His room was opposite hers and looked directly into the garden. She brought him to it, kissed his cheek, and left him there. The skeleton was there: he rubbed its bald head as he passed it, feeling hardness but no other sensation through the deadening layers of gel and glove. Sitting on the bed, he flexed his arms. The muscles did not seem weak. He pushed against the wall with both hands. They trembled. He needed to exercise, he thought, to rebuild the strength which had been seared from the old muscle tissue by ... by ... Warned by his racing pulse, he slammed his fist against the wall. He would
not
remember. Pain like a cold wind shot through his punished hand and arm.
 

A terrible, gelatinous darkness seemed to hover just outside his field of vision, poised to descend.

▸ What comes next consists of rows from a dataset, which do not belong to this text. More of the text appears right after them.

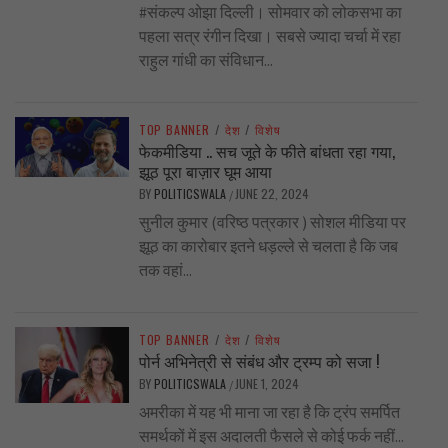
#संकल्प ओझा दिल्ली। सोमवार को लोकसभा का
पहला सत्र रंगीन दिखा। सबसे ज्यादा चर्चा में रहा
राहुल गांधी का संविधान...
TOP BANNER
/
देश
/
विशेष
फेकमीडिया .. सच जूते के फीते बांधता रहा गया,
झूठ पूरा बाज़ार घूम आया
BY
POLITICSWALA
JUNE 22, 2024
/
सुनील कुमार (वरिष्ठ पत्रकार ) सोशल मीडिया पर
झूठ का कारोबार इतने धड़ल्ले से चलता है कि जब
तक वहां...
TOP BANNER
/
देश
/
विशेष
पोर्न अभिनेत्री से संबंध और ट्रम्प को सजा !
BY
POLITICSWALA
JUNE 1, 2024
/
अमरीका में यह भी माना जा रहा है कि ट्रंप समर्पित
समर्थकों में इस अदालती फैसले से कोई फर्क नहीं...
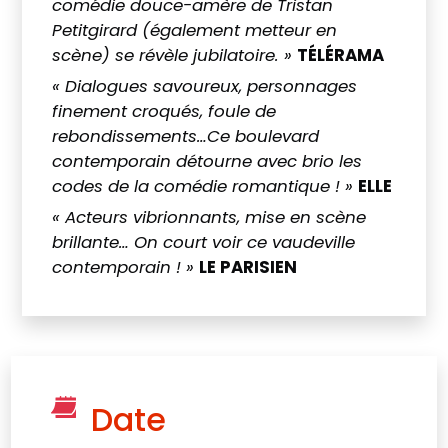
comédie douce-amère de Tristan
Petitgirard (également metteur en
scène) se révèle jubilatoire. »
TÉLÉRAMA
« Dialogues savoureux, personnages
finement croqués, foule de
rebondissements…Ce boulevard
contemporain détourne avec brio les
codes de la comédie romantique ! »
ELLE
« Acteurs vibrionnants, mise en scène
brillante… On court voir ce vaudeville
contemporain ! »
LE PARISIEN
Date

He clamped his lips and waited for the throbbing to stop. When it ceased, he extended the hand and, curving the fingers, willed a fist. The claws slid out. He marveled at the interior sheathing that Ja had devised to keep the edges from ripping open his fingertips.
 

He would get another pair of gloves—silver, he thought, with blue trim. He would have to have them made. He relaxed his hand; the claws retracted, he did not even have to look at them. A noise made him start; he glanced outside to see Raeka prowling through the shrubbery. Rhani called him; he went to the hall and looked through the lattices to find her. A woman in dark clothing directed him to one of the solid-walled rooms, calling it “the library.”
 

Zed found it. It had shelves for booktapes, but the shelves were bare. In one corner stood an empty, old-fashioned viewer on a metal stand. Rhani stood beside it, reading a letter. She gave it to him. He scanned it briefly, and saw that it was in fact one letter repeated four times. It was from Family Yago, to the Federation. The first sheet had the initials “FD” in the margin. The second and third sheets had comments down the sides. The fourth sheet had a page of comments attached to it, signed “C. Wu.”
 

Rhani said, “Christina wants me to cite legal references. Theo's changes are trivial. Imre sends his love and agreement. Ferris had the sense just to sign his name.”
 

“How much money are you asking for, Rhani-ka?”
 

She grinned. “Sixteen million credits. That's what it would cost Family Yago to replace the Net.”
 

“I see,” he said. “And with that money—”
 

“We will build a dorazine plant.”
 

“What will the other sector worlds do for prison transport, without a ship?”
 

She shrugged. “They'll do what they did before the Net was built. Each of the worlds will be responsible for shipping its own prisoners to Chabad. Family Yago will supply the dorazine and the technicians necessary to staff the ships.” She held out another piece of paper. It was a contract, stating Family Yago's intention to pay Narcosis Enterprises the sum of fifteen million credits.